Leaders in the area welcomed the decision to site the plant at a health facility. “Water is life, and by choosing to enter Krowor with the gift of water, Absa has entered the heart of our community, where life is created and preserved. This partnership means a lot to us, and today you have shown that our story matters,” said Dr Agnes Naa Momo Lartey, the Member of Parliament for Krowor.

The most obvious gain in both places is time. When a safe source sits within reach, the day begins earlier and with fewer trade-offs. In many communities, the impact is seen in regularised school attendance, activities done with less stress, and in small enterprises that open on time.
Health outcomes shift too. At a facility like LEKMA, water reliability underpins sterile practice, infection control and predictable work schedules. When the basics are settled, clinical staff can plan with confidence.

There is also an economic thread running through these stories. Money once set aside for water or transport can be directed elsewhere, shops and kiosks keep regular hours, and parents arrive at work on time. None of these changes is dramatic on its own, but taken together, they make households and communities more stable and productive.
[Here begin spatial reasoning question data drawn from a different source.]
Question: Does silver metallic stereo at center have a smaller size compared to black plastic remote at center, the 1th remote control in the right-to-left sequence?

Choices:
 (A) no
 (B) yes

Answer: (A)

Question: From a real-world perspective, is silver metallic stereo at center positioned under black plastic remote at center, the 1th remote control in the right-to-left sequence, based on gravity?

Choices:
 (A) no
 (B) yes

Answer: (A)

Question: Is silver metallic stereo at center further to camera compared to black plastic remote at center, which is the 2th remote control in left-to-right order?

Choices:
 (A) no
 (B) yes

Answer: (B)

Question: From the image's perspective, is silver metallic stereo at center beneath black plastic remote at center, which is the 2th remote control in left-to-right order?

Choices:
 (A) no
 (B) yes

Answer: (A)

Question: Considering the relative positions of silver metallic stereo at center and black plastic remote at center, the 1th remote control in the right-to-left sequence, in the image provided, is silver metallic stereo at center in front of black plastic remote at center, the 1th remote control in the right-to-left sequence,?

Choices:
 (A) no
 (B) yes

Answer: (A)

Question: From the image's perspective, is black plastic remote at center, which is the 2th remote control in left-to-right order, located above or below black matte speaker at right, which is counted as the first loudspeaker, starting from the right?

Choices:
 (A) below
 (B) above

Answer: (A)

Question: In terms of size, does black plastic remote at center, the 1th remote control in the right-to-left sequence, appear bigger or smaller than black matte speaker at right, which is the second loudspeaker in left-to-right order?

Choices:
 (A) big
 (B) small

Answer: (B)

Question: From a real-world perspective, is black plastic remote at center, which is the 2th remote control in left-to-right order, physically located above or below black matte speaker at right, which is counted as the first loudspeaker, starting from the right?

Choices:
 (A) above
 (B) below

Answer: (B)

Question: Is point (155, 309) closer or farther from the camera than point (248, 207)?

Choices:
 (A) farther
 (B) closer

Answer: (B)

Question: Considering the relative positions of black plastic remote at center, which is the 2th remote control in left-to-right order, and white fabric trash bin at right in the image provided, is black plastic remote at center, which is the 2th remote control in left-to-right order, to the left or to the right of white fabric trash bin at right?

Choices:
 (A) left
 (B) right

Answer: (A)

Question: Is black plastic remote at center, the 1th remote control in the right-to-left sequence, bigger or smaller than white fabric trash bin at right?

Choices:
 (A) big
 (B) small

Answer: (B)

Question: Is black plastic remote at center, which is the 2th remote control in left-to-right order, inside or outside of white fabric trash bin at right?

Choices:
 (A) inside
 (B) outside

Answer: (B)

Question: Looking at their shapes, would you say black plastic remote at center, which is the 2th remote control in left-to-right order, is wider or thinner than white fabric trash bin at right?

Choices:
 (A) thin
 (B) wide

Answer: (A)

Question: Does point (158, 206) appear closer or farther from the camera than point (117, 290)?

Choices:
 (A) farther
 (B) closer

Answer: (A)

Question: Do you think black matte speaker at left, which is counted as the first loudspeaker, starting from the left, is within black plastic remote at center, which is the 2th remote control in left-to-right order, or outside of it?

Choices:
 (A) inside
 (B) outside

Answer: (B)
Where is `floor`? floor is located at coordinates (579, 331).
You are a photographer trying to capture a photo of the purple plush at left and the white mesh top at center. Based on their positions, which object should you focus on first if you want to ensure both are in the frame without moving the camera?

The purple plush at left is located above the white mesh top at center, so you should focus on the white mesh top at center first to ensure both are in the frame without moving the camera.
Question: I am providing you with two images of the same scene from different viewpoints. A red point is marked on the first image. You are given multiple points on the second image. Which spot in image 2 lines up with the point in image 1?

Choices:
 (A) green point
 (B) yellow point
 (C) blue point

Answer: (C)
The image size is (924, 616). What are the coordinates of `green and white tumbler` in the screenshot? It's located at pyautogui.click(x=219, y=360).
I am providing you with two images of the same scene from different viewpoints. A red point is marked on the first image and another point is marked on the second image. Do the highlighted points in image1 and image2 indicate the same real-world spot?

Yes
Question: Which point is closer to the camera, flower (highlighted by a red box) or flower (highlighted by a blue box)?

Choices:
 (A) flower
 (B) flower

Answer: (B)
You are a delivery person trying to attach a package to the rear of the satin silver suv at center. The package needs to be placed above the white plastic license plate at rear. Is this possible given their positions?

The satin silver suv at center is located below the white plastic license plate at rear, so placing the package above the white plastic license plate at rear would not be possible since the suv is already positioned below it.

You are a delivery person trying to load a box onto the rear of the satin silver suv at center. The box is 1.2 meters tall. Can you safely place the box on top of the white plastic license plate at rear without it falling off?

“Water for Life is built on partnership. Our role is to help close those gaps with practical solutions, selected based on need, and sustained with local ownership,” explained Priscilla Yeboah, Head of Citizenship at Absa Bank Ghana LTD.

In Abiriw, residents like Sarfoa and Kwadjo Darko still start their day early. The difference is a choice that did not exist before. It is a reminder that progress is not always dramatic; often it is felt in everyday life working as it should.